WHAT THIS EXERCISE ASKS —
1. Using the course project readme, answer each question on its own line, marked (a), (b) and (c):
(a) Which iteration of the course is the project for?
(b) What is the name of the project's script?
(c) Which folder does the script assume is the working directory?
2. Based on the course project readme, say whether each statement below agrees with it, answering yes or no and quoting the words that decide it:
(a) The project is split across several scripts.
(b) The tidied data is written to a new .txt file.
(c) The UCI HAR Dataset folder contains the "test" and "train" folders.
3. Summarize the course project readme in two sentences.

PROVIDED PASSAGE —
____________________

This readme describes the course project for the 10th iteration of Johns Hopkins University's online course Getting and Cleaning Data. The data for this project can be found [here.] (https://d396qusza40orc.cloudfront.net/getdata%2Fprojectfiles%2FUCI%20HAR%20Dataset.zip)
There is only one script, run_analysis.R, which contains all the steps involved from reading the messy data into R to writing the tidied data to a new .txt file.
run_analysis.R assumes that the working directory is the UCI HAR Dataset folder, which contains the "test" and "train" folders as well as activity_labels.txt, features.txt, features_info.txt and README.txt.

____________________

MATERIAL SUPPLIED —

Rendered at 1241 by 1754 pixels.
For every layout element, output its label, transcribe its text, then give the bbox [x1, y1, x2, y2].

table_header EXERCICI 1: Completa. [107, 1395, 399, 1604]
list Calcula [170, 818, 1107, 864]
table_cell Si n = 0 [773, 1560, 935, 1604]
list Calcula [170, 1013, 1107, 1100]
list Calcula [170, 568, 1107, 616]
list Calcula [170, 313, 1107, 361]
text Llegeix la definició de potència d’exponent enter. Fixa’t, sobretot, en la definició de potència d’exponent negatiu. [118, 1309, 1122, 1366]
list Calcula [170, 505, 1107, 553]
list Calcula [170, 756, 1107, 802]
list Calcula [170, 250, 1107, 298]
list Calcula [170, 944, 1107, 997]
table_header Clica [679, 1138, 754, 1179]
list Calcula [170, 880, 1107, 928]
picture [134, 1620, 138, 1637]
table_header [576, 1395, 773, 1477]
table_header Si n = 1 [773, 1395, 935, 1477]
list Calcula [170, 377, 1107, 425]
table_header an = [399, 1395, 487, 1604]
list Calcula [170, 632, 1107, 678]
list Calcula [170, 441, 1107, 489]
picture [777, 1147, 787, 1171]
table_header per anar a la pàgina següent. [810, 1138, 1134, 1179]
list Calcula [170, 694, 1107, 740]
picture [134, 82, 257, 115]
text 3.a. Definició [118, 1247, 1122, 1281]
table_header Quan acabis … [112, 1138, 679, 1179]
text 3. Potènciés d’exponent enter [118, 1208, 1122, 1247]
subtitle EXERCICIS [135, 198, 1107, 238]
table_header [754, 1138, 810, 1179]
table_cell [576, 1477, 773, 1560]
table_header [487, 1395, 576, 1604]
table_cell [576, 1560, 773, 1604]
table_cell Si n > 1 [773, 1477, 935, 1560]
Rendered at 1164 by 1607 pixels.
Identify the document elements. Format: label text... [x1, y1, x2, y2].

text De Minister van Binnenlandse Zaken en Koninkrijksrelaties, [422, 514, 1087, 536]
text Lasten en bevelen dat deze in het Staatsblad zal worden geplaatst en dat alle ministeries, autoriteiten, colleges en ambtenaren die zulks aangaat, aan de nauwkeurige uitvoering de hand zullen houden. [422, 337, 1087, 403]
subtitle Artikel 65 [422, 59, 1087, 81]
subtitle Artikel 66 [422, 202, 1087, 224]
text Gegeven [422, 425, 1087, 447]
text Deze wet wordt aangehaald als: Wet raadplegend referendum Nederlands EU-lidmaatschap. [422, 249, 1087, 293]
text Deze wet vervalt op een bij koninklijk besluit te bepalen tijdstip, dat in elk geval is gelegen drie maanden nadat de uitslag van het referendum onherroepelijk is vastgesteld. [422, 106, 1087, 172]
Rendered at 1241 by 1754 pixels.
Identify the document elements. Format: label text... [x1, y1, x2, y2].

____________________

SOLUTIONS —
1.
(a) The 10th iteration.
(b) run_analysis.R
(c) The UCI HAR Dataset folder.

2.
(a) No: "There is only one script, run_analysis.R"
(b) Yes: "writing the tidied data to a new .txt file"
(c) Yes: "the UCI HAR Dataset folder, which contains the "test" and "train" folders"

3. The readme covers the course project for the 10th iteration of Johns Hopkins University's online course Getting and Cleaning Data, which uses a single script, run_analysis.R, for every step from reading the messy data into R to writing the tidied data to a new .txt file. The script assumes the working directory is the UCI HAR Dataset folder, which holds the "test" and "train" folders as well as activity_labels.txt, features.txt, features_info.txt and README.txt.